Description of the task:
Each line below must be transcribed exactly, and no picture may appear in the transcription.

Material provided:
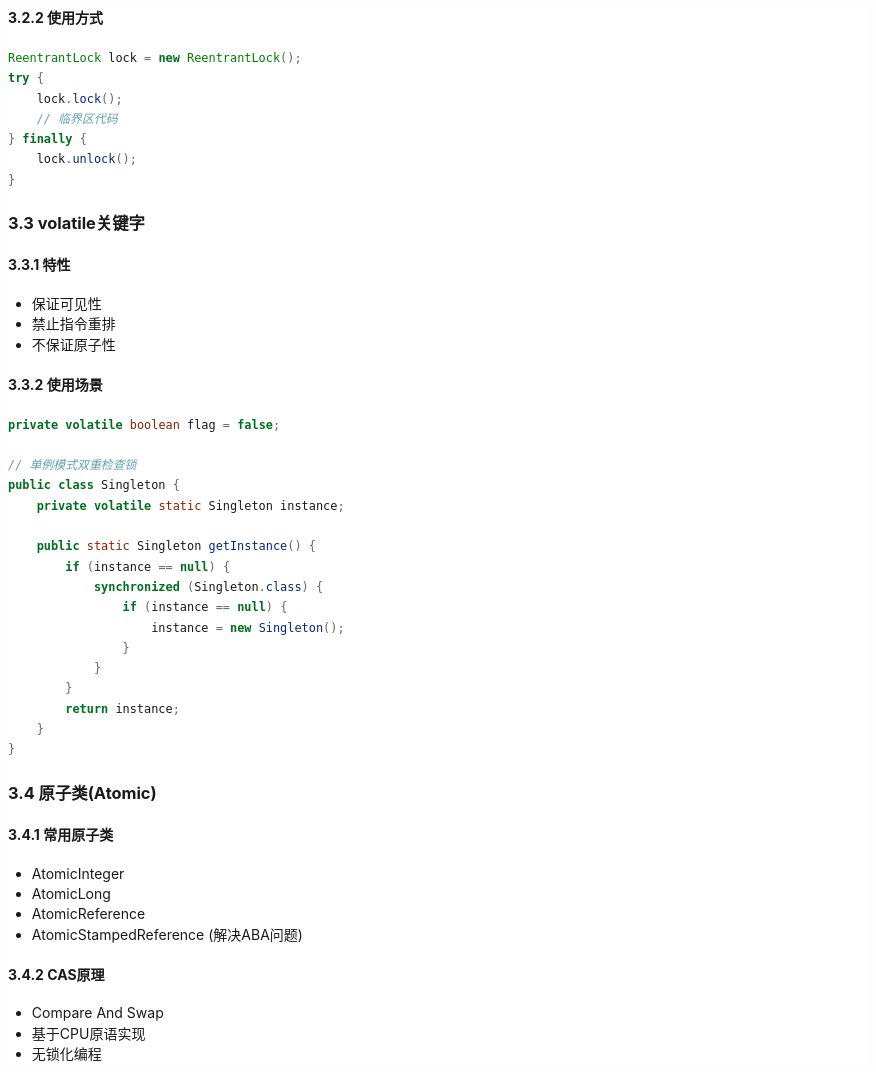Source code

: #### 3.2.2 使用方式
```java
ReentrantLock lock = new ReentrantLock();
try {
    lock.lock();
    // 临界区代码
} finally {
    lock.unlock();
}
```

### 3.3 volatile关键字

#### 3.3.1 特性
- 保证可见性
- 禁止指令重排
- 不保证原子性

#### 3.3.2 使用场景
```java
private volatile boolean flag = false;

// 单例模式双重检查锁
public class Singleton {
    private volatile static Singleton instance;
    
    public static Singleton getInstance() {
        if (instance == null) {
            synchronized (Singleton.class) {
                if (instance == null) {
                    instance = new Singleton();
                }
            }
        }
        return instance;
    }
}
```

### 3.4 原子类(Atomic)

#### 3.4.1 常用原子类
- AtomicInteger
- AtomicLong
- AtomicReference
- AtomicStampedReference (解决ABA问题)

#### 3.4.2 CAS原理
- Compare And Swap
- 基于CPU原语实现
- 无锁化编程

Task result:
Source code

: #### 3.2.2 使用方式
```java
ReentrantLock lock = new ReentrantLock();
try {
    lock.lock();
    // 临界区代码
} finally {
    lock.unlock();
}
```

### 3.3 volatile关键字

#### 3.3.1 特性
- 保证可见性
- 禁止指令重排
- 不保证原子性

#### 3.3.2 使用场景
```java
private volatile boolean flag = false;

// 单例模式双重检查锁
public class Singleton {
    private volatile static Singleton instance;
    
    public static Singleton getInstance() {
        if (instance == null) {
            synchronized (Singleton.class) {
                if (instance == null) {
                    instance = new Singleton();
                }
            }
        }
        return instance;
    }
}
```

### 3.4 原子类(Atomic)

#### 3.4.1 常用原子类
- AtomicInteger
- AtomicLong
- AtomicReference
- AtomicStampedReference (解决ABA问题)

#### 3.4.2 CAS原理
- Compare And Swap
- 基于CPU原语实现
- 无锁化编程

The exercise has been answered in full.